I started with a post by Jim Manzi, worked back to Jonah Goldberg, and landed on an article by Brian Doherty, about some newly-released writings from Murray Rothbard.

The uneasy relationship between Rothbard and Hayek is echoed to this day, with such modern Hayekian libertarians as Virginia Postrel (former editor of Reason magazine) and Will Wilkinson lamenting the conflation of their thought with Rothbard-style beliefs. All sorts of intra-libertarian squabbles follow along the same rough lines of the no-compromise, anti-statist Rothbardians versus the more classical liberal, utilitarian, fallibilist, prudential Hayekians. The differences in ultimate political ends are often also reflected in differences in tone and willingness to engage–as opposed to rail against–the standard bastions of mainstream power and influence.

This discussion made me want to think about where I fit in with all of this. Let me pose a few questions.

1. How are willing are you to talk about compromises with the state as it is?

My answer is, “very willing.” For example, when I talk about raising the retirement age for Social Security, that is a compromise relative to “abolish Social Security.”

I justify this not on the basis of political pragmatism but on the basis of self-doubt. I believe that the state could reduce or phase out Social Security without harmful consequences, but I am not certain of this. One can imagine potentially harmful consequences, including repercussions that ultimately harm the cause of liberty. In general, I think in terms of incremental steps and experiments rather than in terms of the ultimate libertarian ideal. The much-ignored Unchecked and Unbalanced champions those sorts of ideas, even as it aims for an ideal that is very different from our current form of government.

2. What is your attitude toward Progressives?

Here, I seem to be more with Rothbard than with Wilkinson. Doherty cites this essay as an example of Rothbard’s thinking.

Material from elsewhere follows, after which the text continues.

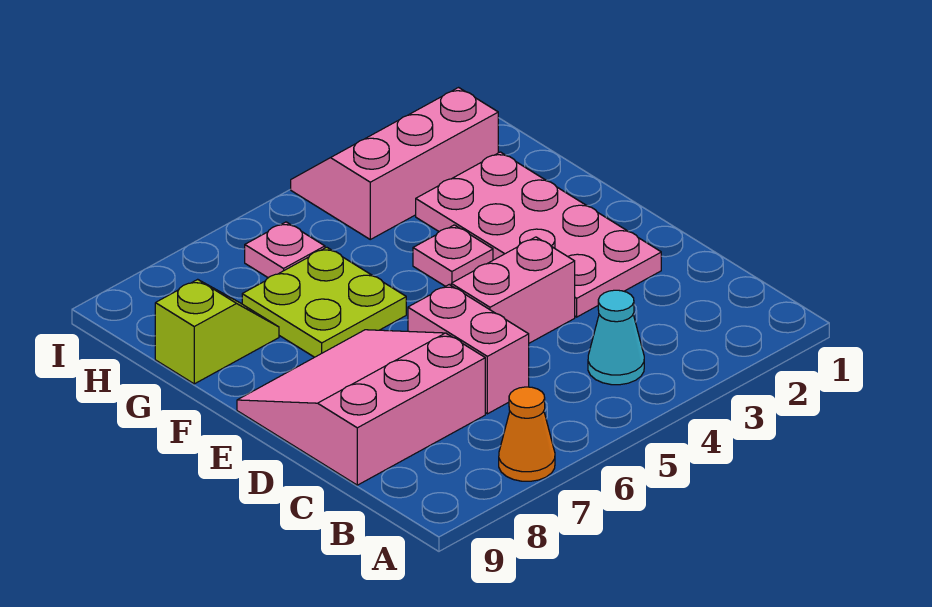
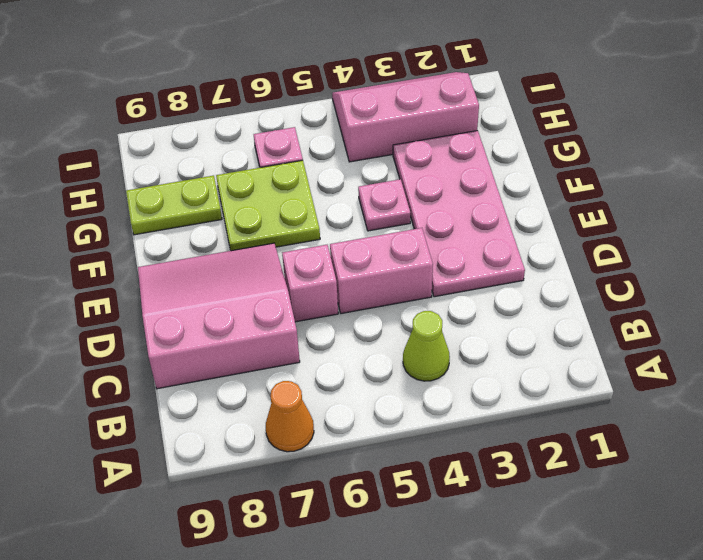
cyan cone B4 level 1 -> lime cone B4 level 1
pink brick C6:D6 level 1 -> pink brick D6 level 1
lime slope G8:G9 level 1 top 9 -> lime plate G8:G9 level 1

The enormous growth of intellectuals, academics, social scientists, technocrats, engineers, social workers, physicians, and occupational “guilds” of all types in the late 19th century led most of these groups to organize for a far greater share of the pie than they could possibly achieve on the free market. These intellectuals needed the State to license, restrict, and cartelize their occupations, so as to raise the incomes for the fortunate people already in these fields.

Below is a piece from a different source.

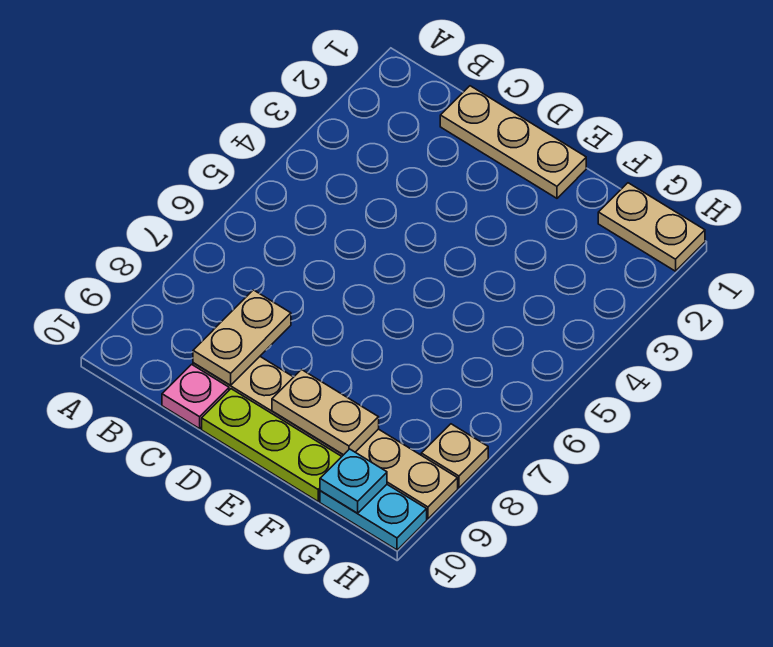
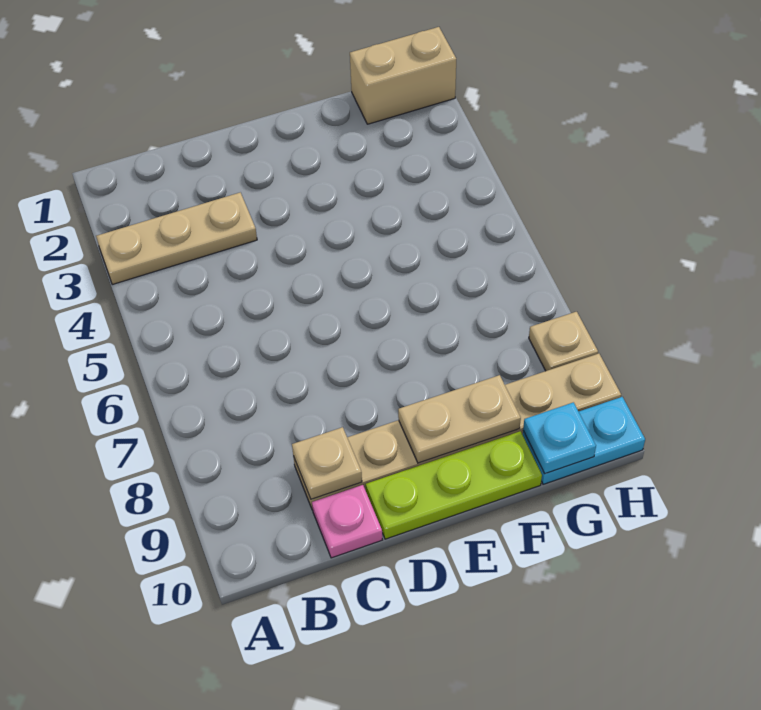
tan plate C1:E1 level 1 -> tan plate A3:C3 level 1
tan plate C8:C9 level 2 -> tan plate C9 level 2
tan plate G1:H1 level 1 -> tan brick G1:H1 level 1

I differ with Rothbard in that I see the advance of the Progressive ideology less as a result of conscious conspiracy and more as an emergent phenomenon based on man’s status-seeking nature. The academy is a fractal set of ranking systems, almost as if it were designed to appeal to people looking for status measures. Moreover, to a great extent, your status depends on your profession of faith, in things like global warming. The system is recursive, in that above all, you must profess faith in the process by which intellectuals gain power, both within the academy and in the apparatus of the state.

(Given that the Obama Administration consists of the exact sorts of technocrats that the Progressive movement exalts–not a single businessman among the key players–I predict that the Progressive narrative will never concede that this Administration failed. Instead, the narrative will necessarily be that its problems were inherited and that the country became ungovernable. Robert Wright is the latest contributor to this narrative. Another narrative variation that you will find is that Obama’s only flaw was his unwillingness to fight harder for Progressive policies.

Again, I do not see a conspiracy to protect Obama. Instead, I see a natural attempt to resolve the cognitive dissonance that results from having to reconcile a nearly ideal Progressive scenario–Obama plus 60 Senators plus a House majority–with adverse poll numbers, a failed stimulus program, a health care reform that was hardly worth fighting for, and in general not much to show for all the technocratic brilliance.)

3. Does the state have necessary functions?

I believe that it does, but I am not sure. I am strongly inclined to believe that unless we agree to have an ultimate arbiter of disputes, the equilibrium is what North, Weingast, and Wallis call “the natural state,” in which a coalition of violent gangs extorts from the general public and shares the loot. Our imperfect democracy, or “open-access order” in NWW’s terminology, is far from perfect, but it allows more people to have more opportunity to hold onto more of the wealth that they create.

However, my guess is that what we think of as typical government functions–education, income security, police and fire protection, etc.–could be supplied competitively by profit-seeking firms, charities, or mutual aid societies. There are various issues with this approach–again, see my much-ignored book if you want more discussion.

Overall, I think my views may not be far from Rothbard’s, but I am far more intellectually cautious. I am aware that I have changed my mind over the years, which suggests that I could be persuaded to do so again.